After creating an outbound rule that allocates SNAT ports (or after attaching a NAT gateway), the update succeeds:
kodekloud@vm-az700-lb-web-az1:~$ sudo apt update
Hit:1 http://azure.archive.ubuntu.com/ubuntu jammy InRelease
Get:2 http://azure.archive.ubuntu.com/ubuntu jammy-updates/InRelease [128 kB]
Get:3 http://azure.archive.ubuntu.com/ubuntu jammy-backports/InRelease [127 kB]
Get:4 http://azure.archive.ubuntu.com/ubuntu jammy-security/InRelease [129 kB]
Get:5 http://azure.archive.ubuntu.com/ubuntu jammy-updates/main amd64 Packages [2842 kB]
Fetched 3227 kB in 1s (3386 kB/s)
Reading package lists... Done
Building dependency tree... Done
Reading state information... Done
20 packages can be upgraded. Run 'apt list --upgradable' to see them.
This demonstrates how outbound rules enable backend VMs to use the load balancer’s public IP for Internet access via SNAT. For production or high-scale outbound needs, prefer NAT gateway.

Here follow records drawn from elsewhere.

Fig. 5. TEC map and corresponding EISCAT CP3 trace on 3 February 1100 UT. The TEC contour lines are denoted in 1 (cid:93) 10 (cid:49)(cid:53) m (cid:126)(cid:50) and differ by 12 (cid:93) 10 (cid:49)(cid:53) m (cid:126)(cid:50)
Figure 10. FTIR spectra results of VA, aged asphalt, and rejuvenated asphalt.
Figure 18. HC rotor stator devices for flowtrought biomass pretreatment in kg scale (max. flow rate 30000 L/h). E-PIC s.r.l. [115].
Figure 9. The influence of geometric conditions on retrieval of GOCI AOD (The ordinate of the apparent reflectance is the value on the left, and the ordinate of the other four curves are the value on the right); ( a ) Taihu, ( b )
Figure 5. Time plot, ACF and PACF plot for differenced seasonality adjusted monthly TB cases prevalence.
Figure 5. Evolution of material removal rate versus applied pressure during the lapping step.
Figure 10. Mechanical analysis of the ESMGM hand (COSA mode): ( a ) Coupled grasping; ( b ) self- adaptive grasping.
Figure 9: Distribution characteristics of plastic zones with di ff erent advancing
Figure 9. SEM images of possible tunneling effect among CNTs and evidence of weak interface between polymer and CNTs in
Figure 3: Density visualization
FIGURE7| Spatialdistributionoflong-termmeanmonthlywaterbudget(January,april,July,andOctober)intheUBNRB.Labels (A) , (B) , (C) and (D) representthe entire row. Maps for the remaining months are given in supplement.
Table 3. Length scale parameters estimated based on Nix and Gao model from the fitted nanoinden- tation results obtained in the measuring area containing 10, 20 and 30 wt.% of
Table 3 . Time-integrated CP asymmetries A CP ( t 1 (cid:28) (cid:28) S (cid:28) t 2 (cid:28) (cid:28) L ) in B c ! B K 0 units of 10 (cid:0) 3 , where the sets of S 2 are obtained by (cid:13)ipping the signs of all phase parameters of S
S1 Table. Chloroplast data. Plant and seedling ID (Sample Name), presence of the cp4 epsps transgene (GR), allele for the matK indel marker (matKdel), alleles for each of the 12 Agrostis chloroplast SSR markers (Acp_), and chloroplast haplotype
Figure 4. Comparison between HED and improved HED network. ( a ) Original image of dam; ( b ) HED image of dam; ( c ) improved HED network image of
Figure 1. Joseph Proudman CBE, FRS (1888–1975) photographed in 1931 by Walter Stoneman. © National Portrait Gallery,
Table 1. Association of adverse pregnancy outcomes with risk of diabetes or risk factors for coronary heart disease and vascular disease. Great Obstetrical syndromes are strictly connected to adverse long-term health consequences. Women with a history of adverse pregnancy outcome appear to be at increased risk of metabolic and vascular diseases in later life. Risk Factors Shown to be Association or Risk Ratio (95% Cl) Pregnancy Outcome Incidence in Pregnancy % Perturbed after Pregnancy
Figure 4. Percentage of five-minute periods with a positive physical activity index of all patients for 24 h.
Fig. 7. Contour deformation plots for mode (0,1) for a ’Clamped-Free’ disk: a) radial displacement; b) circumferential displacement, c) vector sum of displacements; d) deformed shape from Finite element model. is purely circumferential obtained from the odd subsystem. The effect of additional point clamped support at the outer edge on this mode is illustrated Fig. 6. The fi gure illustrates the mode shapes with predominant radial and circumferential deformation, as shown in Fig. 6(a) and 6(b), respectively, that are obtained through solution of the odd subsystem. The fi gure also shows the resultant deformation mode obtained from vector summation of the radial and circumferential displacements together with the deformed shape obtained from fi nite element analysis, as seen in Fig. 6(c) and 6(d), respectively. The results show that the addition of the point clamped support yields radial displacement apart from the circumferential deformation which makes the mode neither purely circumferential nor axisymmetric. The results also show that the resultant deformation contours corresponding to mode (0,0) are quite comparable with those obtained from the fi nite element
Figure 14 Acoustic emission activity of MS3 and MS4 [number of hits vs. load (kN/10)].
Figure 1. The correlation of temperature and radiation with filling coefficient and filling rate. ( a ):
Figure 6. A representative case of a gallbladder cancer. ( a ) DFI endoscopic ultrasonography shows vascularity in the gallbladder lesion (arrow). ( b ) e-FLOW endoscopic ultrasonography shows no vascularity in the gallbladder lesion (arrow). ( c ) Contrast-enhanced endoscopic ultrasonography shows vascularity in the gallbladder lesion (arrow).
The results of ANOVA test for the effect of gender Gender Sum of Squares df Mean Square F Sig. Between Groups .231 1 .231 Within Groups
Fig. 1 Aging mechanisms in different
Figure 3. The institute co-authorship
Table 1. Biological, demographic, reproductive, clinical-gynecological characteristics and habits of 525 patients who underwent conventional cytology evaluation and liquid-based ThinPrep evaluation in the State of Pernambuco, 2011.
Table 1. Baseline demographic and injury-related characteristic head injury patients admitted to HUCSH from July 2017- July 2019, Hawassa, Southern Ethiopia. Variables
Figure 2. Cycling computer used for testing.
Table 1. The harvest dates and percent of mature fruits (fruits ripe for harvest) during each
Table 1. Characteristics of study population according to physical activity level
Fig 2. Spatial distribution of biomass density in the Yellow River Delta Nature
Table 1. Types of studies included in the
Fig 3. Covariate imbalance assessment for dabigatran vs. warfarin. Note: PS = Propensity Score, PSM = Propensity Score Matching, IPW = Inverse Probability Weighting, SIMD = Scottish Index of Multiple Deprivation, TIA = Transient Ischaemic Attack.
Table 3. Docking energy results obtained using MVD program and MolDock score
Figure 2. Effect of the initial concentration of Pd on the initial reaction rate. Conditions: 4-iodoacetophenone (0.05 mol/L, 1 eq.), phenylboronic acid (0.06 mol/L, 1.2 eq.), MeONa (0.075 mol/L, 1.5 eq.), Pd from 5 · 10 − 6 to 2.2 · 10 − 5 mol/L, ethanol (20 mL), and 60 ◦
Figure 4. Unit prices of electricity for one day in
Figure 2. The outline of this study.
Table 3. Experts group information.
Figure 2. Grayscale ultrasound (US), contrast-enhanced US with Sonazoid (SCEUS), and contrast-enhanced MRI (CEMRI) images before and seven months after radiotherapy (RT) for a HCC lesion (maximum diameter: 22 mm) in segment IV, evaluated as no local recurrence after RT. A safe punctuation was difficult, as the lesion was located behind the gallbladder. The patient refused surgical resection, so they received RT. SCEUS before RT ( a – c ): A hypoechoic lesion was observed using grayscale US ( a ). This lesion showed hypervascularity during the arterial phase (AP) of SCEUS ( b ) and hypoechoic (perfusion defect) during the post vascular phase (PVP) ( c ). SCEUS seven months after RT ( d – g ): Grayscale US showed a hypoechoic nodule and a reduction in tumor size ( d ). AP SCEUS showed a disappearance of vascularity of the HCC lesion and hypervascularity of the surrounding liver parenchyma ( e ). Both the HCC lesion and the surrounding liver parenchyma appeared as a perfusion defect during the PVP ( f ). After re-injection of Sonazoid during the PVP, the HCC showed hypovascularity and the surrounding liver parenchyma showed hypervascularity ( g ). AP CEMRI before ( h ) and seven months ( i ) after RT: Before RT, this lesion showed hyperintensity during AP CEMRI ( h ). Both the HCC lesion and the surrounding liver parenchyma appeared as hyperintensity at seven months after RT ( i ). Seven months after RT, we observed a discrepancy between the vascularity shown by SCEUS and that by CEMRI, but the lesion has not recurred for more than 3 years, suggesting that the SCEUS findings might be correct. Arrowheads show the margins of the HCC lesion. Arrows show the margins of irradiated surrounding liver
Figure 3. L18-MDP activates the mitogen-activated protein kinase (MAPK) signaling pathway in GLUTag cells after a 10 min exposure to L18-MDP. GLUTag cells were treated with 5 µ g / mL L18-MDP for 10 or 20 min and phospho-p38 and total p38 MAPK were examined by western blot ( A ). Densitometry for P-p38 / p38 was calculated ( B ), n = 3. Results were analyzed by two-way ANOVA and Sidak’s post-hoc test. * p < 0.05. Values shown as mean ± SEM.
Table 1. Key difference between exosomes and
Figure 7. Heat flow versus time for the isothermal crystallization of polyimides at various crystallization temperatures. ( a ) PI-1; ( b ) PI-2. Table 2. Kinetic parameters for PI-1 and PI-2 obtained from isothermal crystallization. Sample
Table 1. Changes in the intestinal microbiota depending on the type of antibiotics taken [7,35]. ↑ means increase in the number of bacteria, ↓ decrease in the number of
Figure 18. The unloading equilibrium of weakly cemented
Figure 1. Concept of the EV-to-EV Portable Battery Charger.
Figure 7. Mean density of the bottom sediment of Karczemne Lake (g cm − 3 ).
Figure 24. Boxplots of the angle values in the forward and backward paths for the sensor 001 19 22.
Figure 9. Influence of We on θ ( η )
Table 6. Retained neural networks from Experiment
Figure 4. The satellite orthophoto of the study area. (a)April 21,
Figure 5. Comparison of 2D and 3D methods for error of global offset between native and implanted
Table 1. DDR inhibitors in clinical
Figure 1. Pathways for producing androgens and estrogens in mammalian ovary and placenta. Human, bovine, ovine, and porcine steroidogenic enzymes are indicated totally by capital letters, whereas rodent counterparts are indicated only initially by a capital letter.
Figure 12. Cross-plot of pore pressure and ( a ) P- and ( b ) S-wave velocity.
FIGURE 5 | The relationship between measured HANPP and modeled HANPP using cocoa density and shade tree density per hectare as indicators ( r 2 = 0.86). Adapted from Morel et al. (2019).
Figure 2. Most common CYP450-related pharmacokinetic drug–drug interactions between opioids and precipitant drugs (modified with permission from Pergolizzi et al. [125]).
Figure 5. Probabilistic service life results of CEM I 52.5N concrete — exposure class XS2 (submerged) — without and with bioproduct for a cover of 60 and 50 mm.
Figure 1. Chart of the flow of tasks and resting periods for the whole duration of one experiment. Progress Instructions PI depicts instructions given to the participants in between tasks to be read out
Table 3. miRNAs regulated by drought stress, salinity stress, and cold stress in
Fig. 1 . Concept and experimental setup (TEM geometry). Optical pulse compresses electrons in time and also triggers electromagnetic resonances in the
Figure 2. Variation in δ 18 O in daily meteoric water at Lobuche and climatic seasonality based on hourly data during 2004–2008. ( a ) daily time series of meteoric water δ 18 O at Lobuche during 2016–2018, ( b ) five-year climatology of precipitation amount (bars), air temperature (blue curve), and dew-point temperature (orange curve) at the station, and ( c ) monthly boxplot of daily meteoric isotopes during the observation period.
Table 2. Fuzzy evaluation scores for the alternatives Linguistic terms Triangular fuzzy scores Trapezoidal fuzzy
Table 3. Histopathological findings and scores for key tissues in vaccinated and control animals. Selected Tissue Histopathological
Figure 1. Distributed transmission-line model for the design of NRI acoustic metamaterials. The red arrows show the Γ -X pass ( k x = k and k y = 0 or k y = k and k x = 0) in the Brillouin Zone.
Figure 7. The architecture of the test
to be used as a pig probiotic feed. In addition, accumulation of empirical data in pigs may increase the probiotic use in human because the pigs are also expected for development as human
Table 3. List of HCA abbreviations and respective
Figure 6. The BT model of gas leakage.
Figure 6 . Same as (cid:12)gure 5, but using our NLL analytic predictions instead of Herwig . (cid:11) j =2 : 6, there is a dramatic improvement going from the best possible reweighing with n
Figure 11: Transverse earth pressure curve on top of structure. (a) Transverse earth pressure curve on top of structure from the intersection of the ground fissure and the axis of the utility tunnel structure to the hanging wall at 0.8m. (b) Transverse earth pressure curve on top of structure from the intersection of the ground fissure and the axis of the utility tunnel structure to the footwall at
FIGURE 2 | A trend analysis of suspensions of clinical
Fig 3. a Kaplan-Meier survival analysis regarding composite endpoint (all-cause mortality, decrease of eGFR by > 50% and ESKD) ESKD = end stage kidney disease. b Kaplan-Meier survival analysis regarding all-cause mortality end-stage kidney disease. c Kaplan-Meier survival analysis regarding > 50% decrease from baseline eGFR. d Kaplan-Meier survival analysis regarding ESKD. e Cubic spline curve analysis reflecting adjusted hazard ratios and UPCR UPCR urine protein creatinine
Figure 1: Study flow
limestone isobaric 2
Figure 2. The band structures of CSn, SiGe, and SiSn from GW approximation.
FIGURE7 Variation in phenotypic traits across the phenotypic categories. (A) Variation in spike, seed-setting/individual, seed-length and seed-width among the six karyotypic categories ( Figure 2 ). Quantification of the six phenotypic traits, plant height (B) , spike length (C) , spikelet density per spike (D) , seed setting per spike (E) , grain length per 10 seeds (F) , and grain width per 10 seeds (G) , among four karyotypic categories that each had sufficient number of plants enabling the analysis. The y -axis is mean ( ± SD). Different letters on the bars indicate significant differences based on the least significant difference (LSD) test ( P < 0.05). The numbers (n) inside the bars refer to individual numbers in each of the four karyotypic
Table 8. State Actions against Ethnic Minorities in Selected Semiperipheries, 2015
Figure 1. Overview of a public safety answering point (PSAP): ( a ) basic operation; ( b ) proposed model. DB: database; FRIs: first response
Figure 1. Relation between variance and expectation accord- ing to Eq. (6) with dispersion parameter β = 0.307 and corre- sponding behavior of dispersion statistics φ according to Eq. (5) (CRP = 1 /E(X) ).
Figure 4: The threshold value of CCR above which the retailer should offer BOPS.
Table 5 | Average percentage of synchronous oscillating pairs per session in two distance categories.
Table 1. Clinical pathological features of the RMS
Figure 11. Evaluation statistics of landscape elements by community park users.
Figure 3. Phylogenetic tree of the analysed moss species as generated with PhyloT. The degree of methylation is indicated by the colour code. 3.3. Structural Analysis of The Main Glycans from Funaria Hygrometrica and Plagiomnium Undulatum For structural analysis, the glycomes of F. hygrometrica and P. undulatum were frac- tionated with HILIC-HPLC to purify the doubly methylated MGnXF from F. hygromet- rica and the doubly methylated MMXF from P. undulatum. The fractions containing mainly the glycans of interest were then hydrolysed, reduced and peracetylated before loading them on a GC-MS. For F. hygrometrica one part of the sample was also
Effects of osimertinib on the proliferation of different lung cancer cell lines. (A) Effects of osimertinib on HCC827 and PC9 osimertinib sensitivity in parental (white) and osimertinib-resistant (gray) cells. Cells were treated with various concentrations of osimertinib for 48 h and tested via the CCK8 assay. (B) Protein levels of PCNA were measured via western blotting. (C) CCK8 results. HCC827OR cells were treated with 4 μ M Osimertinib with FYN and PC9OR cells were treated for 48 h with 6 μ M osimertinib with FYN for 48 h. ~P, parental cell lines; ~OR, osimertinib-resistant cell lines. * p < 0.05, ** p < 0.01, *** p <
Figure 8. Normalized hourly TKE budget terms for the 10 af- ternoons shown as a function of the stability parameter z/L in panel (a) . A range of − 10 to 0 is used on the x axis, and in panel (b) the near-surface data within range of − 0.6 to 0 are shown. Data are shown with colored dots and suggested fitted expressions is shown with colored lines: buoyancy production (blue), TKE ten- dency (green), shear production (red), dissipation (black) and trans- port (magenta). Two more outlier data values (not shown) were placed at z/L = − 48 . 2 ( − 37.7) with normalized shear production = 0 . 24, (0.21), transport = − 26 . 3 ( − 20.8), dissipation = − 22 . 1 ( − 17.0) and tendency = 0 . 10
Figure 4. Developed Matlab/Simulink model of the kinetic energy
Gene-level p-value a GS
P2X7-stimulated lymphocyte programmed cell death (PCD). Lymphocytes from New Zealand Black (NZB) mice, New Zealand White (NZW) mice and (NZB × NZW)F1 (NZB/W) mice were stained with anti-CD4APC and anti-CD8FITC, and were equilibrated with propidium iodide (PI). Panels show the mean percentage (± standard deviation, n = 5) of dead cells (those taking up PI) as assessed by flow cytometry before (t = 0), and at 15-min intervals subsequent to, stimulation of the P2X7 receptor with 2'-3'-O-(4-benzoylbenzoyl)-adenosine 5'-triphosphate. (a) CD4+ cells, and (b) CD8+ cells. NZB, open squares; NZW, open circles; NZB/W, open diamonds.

Quick reference table — Load Balancer components

ComponentPurpose
Frontend IP configurationPublic or internal IP the clients connect to
Backend poolVM NICs or IPs that receive traffic
Load balancing ruleMaps frontend IP/port to backend pool/port
Health probeMonitors backend health (TCP/HTTP/HTTPS)
Inbound NAT rulesPer-VM port mappings for SSH/RDP
Outbound rules / NAT gatewayEnable outbound Internet via SNAT

Summary

  • Create a frontend IP and one or more load balancing rules to distribute inbound traffic.
  • Use health probes to ensure only healthy instances receive traffic.
  • Use inbound NAT rules to access individual VMs through the load balancer public IP.
  • Configure outbound rules or attach a NAT gateway to allow backend VMs to reach the Internet and avoid SNAT port exhaustion.
  • Prefer Standard SKU and zone redundancy for production, resilient architectures.